(Exercise details) What is needed is every line of the material that contains "Table".

(Available data)
--- START ---

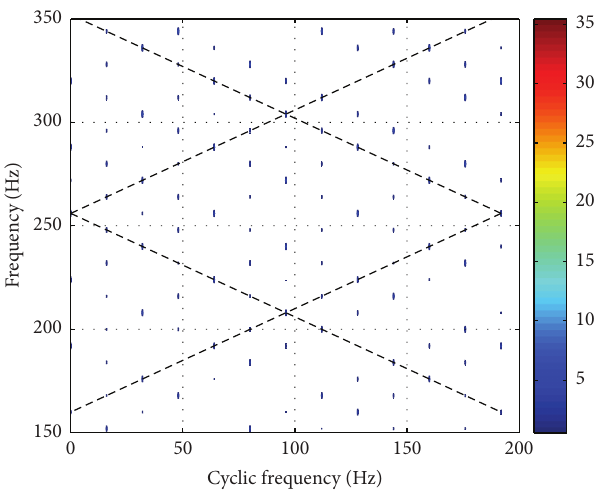
Figure 1: Cyclic spectrum distribution characteristics of an AM-FM signal.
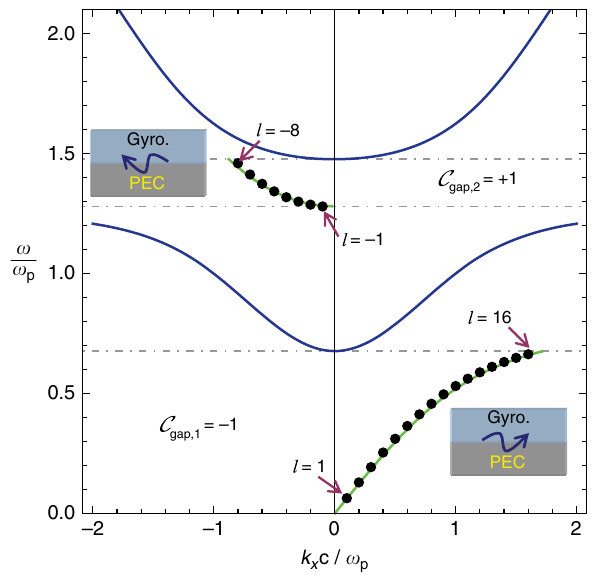
~ L (cid:6) Figure 4a and b depict the normalized spectral density ω L ω c 2 π in the 1st and 2nd band-gaps, respectively, for cavities with E T ; ω A tot radius R ¼ 10 c = ω (dot-dashed green lines) and R ¼ 20 c = ω p p (black lines). As seen, even though the cavity radius is only a few free-space wavelengths, the numerical results are consistent with ~ L Fig. 2 Dispersion of the bulk modes and of the edge waves. Blue lines: band (cid:2) (cid:3)C ¼ þ 1 in the 1st gap and the approximate identity (4): ω ω ¼ 0 : 8 ω ~ L diagram of the bulk gyrotropic material with ω . The two photonic (cid:2) (cid:3)C ¼ (cid:3) 1 in the 2nd gap. In R → ∞ limit the approximate c p ω ω band-gaps are delimited by the dashed horizontal grid lines. The gap Chern identities become exact, and the angular momentum spectral numbers ( C and C ) are given in the insets. Green lines: dispersion of gap ; 1 gap ; 2 density is exactly quantized and is determined by the gap Chern the (gap) edge modes supported by a planar interface ( y = 0) between the ~ L ~ L ¼ (cid:3)C ¼ (cid:3)C numbers: in the 1st gap and in the ω ω gyrotropic material (region y > 0) and PEC material (region y < 0). The edge gap ; 1 gap ; 2 2nd gap (dashed blue lines in Fig. 4). modes propagate along the x -axis (see the insets). The edge mode dispersion is shown only in the band-gaps. Discrete black symbols: resonant frequencies of a cylindrical cavity ( R ¼ 10 c = ω ) with PEC walls p fi lled by the gyrotropic material. The modes are labeled by the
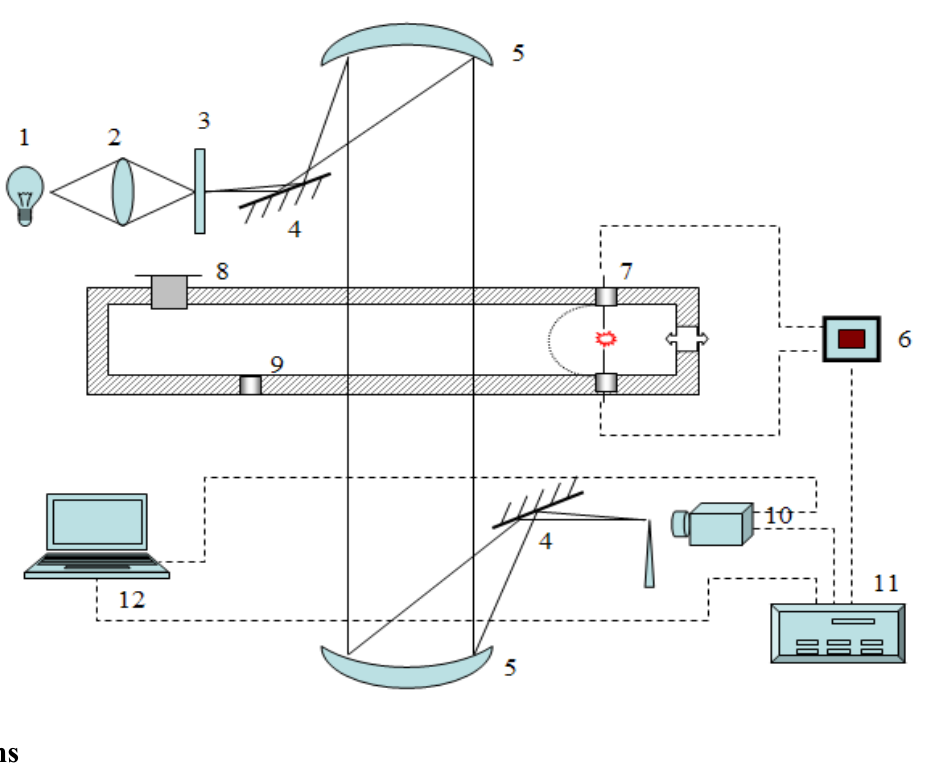
Figure 6. Sketch of gas explosive experiment system: ( 1 ) halogen tungsten lamp; ( 2 ) convex lens; ( 3 ) slit; ( 4 ) reflecting mirror; ( 5 ) concave mirror; ( 6 ) spark igniter; ( 7 ) ignition electrode; ( 8 ) discharge vent; ( 9 ) pressure sensor; ( 10 ) high speed video camera; ( 11 ) synchronization controller; ( 12 )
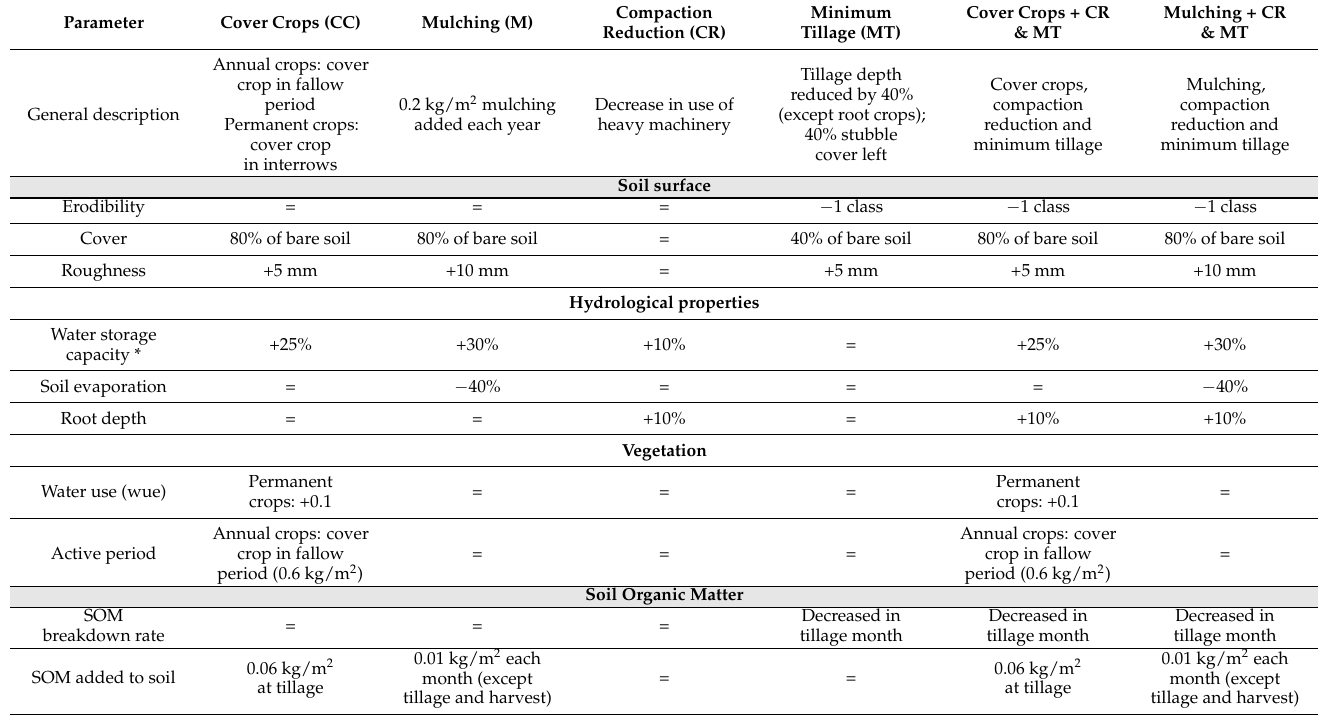
Table 3. Implementation of soil improving measures in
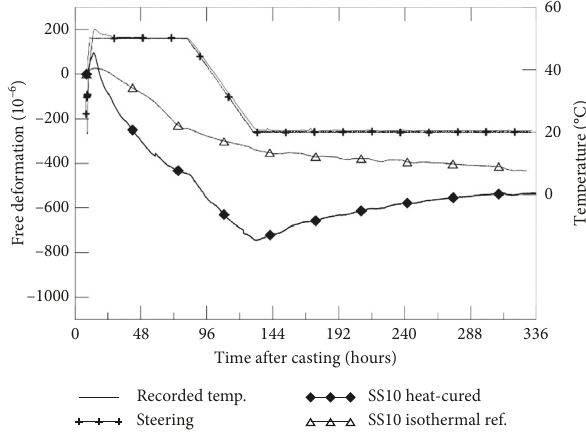
Figure 4: Free deformations and temperature development recorded on SS10 samples.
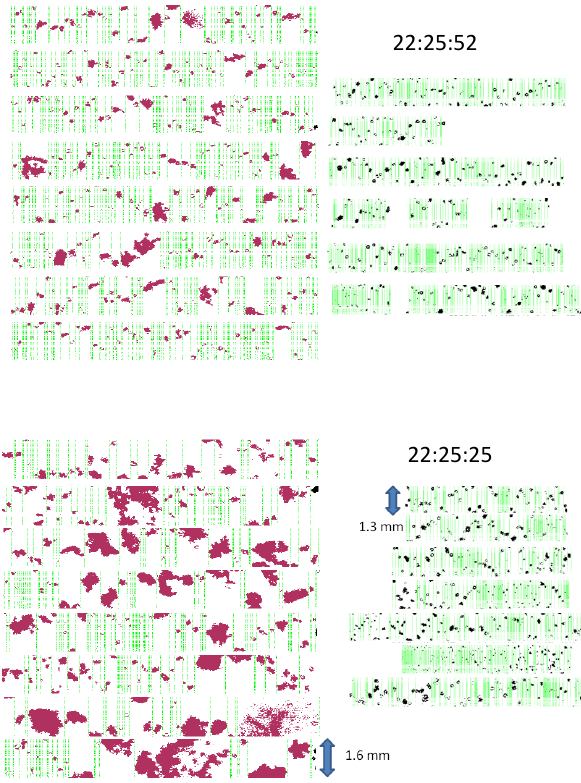
Fig. 8. 2DC (red) and 2DS (black) images taken near 22:25:52 (top) in the upper anvil and at 22:45:25 (bottom) in the lower anvil re- gions. Corresponding CPI images are shown in Fig. 7 for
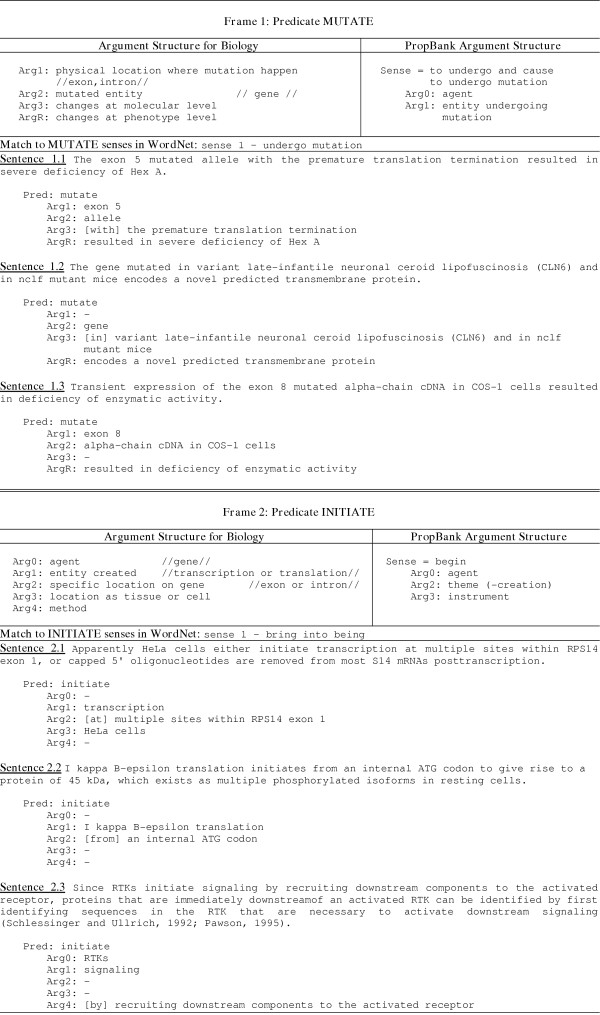
Examples of predicate-argument structures for group A As shown by Frame 1, PAS of mutate provided in PASBio contains more arguments than as suggested by PropBank [22, 23]. Extra arguments responsible for consequences of the event mutate are proposed to be core arguments as they are often seen in sentences from biomedical documents. WordNet [43] sense 1 – undergo mutation is correspond to biological sense we found for mutate. Three sentences are given to illustrate how surface sentences are mapped into PASBio's predicate-argument structure. Frame 2 shows predicate-argument structure of initiate which also belongs to group A – same sense, more arguments as same as predicate mutate. Extra arguments responsible for spatial information of the event intitate are proposed to be core arguments in PASBio, because of their importance from the perspective of biology as discussed in the main text.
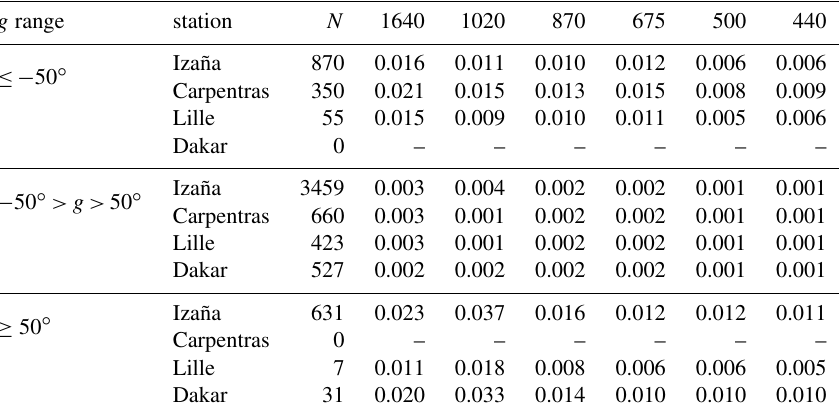
Table 4. Average AOD difference between corrected and non-corrected AOD ( (cid:49) AOD) measured at four different stations in 2016. The number of nighttime measurements ( N ) is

--- END ---

(Written reply)
Table 3. Implementation of soil improving measures in
Table 4. Average AOD difference between corrected and non-corrected AOD ( (cid:49) AOD) measured at four different stations in 2016. The number of nighttime measurements ( N ) is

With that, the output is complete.